First, consider the definition of a trade secret.  The Uniform Trade Secrets Act (UTSA) defines it as “information that includes a formula, pattern, technique or process that derives independent economic value that is not commonly ascertainable, and is subject of efforts to uphold its secrecy from other parties.”  To maintain the secrecy of the certain formula, pattern, technique or process, it is vital secure protection through confidentiality agreements.  These non-disclosure agreements ensure the outside party receiving the trade secret, in order to evaluate the inventor’s product, will keep the product information received classified (JOM).  Due to the multiple facets that can encompass a trade secret, there are many different forms of law that can facilitate the implications of a trade secret in their specific area.  
Within the mode of fashion law, many different attributes of information, such as formulas, pricing information, sourcing information and proprietary information technology, are fundamental trade secret protections (The Fashion Counsel).  However, in the world of red soled shoes and cheetah-print handbags, many find it hard to determine the difference between a patented design and a design created by a trade secret.  A patent exclusively demonstrates the product information and process of creation to the public if they wish to access it.  By disclosing this information, a designer ensures that their idea and design will be protected for a number of years, as a limited time monopoly, until the patent license is up, at which point it can either be renewed or expire (USPTO).  Trade secrets fly under the radar, allowing a designer  create a certain designs that, if kept confidential, may be kept forever with no limits or bounds protecting the idea. The secret itself is protecting the idea.

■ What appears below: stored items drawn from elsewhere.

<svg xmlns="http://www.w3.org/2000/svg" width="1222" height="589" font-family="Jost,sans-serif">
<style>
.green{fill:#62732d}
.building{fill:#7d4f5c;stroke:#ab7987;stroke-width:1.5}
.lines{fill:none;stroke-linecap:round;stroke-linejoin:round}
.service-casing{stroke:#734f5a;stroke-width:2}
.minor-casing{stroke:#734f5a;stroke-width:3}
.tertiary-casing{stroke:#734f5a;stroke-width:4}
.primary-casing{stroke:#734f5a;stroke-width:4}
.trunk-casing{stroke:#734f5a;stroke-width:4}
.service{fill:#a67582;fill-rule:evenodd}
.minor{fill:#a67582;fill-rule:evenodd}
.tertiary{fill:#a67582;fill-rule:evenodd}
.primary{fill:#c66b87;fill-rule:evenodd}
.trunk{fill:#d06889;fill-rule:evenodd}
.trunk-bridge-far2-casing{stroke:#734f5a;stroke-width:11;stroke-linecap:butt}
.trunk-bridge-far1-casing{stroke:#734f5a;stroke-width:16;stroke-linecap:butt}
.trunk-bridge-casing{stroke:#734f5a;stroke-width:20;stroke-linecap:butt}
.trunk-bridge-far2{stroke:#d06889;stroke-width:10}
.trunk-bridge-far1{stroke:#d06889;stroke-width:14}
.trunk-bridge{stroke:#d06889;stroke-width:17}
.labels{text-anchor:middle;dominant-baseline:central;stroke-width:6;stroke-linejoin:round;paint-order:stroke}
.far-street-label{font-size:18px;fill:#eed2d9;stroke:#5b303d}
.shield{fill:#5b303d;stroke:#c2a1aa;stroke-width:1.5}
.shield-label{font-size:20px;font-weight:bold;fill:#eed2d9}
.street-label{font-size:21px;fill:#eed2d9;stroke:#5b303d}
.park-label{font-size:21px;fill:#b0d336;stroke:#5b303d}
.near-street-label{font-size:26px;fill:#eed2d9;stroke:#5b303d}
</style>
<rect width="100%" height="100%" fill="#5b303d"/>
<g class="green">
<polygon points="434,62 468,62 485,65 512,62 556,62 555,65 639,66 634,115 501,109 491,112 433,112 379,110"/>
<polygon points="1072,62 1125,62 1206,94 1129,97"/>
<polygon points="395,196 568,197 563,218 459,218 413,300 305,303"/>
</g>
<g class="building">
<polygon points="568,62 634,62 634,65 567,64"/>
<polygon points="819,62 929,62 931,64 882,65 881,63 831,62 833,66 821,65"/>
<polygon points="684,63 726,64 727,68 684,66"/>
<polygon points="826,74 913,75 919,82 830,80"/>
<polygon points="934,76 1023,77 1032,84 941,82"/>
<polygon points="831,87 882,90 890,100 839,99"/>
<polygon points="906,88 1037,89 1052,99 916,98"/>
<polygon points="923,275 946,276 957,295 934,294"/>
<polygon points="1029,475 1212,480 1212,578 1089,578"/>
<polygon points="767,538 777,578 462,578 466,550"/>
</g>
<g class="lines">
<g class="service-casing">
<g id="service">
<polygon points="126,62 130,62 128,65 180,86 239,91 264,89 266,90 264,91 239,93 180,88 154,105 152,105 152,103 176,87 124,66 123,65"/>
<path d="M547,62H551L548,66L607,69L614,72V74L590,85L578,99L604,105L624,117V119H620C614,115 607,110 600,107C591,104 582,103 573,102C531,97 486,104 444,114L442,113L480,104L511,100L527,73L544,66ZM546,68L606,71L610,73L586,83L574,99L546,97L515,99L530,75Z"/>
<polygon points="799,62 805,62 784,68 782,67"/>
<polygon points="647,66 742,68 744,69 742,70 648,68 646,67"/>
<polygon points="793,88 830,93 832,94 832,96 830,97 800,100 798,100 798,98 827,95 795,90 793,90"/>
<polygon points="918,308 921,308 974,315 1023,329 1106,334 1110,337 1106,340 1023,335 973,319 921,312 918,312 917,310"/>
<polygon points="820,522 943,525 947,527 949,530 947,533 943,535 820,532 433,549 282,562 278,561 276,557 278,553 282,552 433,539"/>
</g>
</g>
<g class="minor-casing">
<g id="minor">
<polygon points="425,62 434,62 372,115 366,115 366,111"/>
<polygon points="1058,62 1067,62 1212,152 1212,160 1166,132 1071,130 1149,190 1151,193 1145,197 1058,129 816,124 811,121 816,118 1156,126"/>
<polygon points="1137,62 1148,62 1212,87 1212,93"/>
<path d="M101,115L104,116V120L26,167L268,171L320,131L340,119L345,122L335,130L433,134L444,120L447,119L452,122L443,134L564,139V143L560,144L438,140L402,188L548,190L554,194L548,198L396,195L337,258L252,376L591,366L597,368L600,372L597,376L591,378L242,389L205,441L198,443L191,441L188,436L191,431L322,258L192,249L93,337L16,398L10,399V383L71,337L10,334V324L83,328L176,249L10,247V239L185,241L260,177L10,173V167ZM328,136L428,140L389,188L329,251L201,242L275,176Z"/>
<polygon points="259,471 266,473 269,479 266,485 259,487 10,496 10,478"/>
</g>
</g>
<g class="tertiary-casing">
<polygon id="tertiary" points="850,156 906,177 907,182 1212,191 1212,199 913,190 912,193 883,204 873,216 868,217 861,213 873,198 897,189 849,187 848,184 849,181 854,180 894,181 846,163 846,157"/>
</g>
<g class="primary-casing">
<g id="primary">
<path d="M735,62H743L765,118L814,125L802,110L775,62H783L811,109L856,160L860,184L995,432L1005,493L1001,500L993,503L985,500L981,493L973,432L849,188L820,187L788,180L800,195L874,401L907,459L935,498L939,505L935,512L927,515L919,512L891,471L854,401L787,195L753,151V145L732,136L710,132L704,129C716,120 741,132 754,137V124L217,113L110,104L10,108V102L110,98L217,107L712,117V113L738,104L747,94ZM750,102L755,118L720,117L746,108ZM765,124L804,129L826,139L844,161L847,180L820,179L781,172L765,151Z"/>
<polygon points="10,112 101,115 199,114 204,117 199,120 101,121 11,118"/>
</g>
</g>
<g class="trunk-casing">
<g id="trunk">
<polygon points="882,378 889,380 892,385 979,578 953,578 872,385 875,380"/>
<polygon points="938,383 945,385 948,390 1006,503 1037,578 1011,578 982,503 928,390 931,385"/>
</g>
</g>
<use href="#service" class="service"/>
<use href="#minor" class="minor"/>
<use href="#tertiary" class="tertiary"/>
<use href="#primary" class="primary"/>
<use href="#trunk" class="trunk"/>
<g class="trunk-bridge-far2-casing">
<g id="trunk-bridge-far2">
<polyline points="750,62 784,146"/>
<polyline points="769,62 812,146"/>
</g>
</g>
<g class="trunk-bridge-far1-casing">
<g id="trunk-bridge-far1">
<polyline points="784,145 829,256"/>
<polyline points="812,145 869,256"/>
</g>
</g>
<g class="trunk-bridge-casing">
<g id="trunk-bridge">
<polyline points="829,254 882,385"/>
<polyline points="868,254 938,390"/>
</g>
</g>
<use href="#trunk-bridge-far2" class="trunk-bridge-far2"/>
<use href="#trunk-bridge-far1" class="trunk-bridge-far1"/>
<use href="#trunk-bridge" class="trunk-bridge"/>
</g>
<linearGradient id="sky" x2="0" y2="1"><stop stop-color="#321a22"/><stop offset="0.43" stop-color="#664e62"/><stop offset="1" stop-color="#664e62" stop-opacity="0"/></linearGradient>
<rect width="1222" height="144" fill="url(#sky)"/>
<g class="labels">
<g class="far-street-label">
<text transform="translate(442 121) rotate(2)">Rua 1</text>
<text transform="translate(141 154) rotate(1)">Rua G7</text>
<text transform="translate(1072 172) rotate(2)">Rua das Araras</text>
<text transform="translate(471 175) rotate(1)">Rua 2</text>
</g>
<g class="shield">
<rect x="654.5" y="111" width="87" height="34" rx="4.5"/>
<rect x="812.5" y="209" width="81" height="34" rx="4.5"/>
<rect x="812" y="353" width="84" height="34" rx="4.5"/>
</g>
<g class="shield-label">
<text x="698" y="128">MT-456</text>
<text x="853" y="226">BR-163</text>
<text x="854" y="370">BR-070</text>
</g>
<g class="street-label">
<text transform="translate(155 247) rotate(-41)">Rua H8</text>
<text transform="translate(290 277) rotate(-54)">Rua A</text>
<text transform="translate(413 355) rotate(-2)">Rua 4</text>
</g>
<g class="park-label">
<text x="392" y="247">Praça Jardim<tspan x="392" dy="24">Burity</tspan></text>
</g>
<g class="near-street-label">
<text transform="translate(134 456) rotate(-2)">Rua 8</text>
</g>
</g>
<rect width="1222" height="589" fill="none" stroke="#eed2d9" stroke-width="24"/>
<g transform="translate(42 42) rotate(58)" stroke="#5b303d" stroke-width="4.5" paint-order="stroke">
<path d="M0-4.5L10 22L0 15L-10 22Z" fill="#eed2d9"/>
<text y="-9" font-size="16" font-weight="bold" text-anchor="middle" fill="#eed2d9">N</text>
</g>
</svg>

However, one must consider if a designer should designate their idea as a trade secret or a patent.  There is a process called reverse engineering in which other companies can take apart a product, in reverse order of putting it together, to determine the ways in which the product was made (NC State Ethics). When a company utilizes reverse engineering, it is to gain information that is integral to becoming competitive in the design market.  If a company were to apply reverse engineering onto a patented product, it would be illegal because the company that owns the patent has full rights to the creation of the product whether it is done forwards or backwards. In any direction, all of the rights legally belong to the designer who owns the patent.  However, products created by trade secrets are legally allowed to be reverse engineered, which could lead to the discovery of the secret by competing designers.
In a recent case of trade secret theft, Louis Vuitton is suing Coach for the secrets that the ex-Vice President of Louis Vuitton illegally carried over to her new position at Coach.  Joon Ma, the former VP of LV, had violated multiple facets of her contract at Louis Vuitton.  Firstly, Ma transferred confidential Louis Vuitton North America (LVNA) information from her work computer onto external hard drives.  She later deleted all emails pertaining to LVNA to cover her tracks.  Secondly, she violated her non-compete clause in her contract, which states that she may not join the team of a competing designer for six months after her resignation due to the secrets deeply invested in the fashion market. This is primarily concerning to LV because Ma was a valued executive who was always aware of the secrets traveling around the LV headquarters (Racked).

In this case, LV’s trade secrets were misappropriated from the inside and brought to a different company. This case shows that even with the most detailed non-disclosure agreements and contracts, a trade secret does not always remain a secret, especially in the world of fashion where one little expression or tell of secret information can lead to a total unwinding and loss of a designer’s own original idea.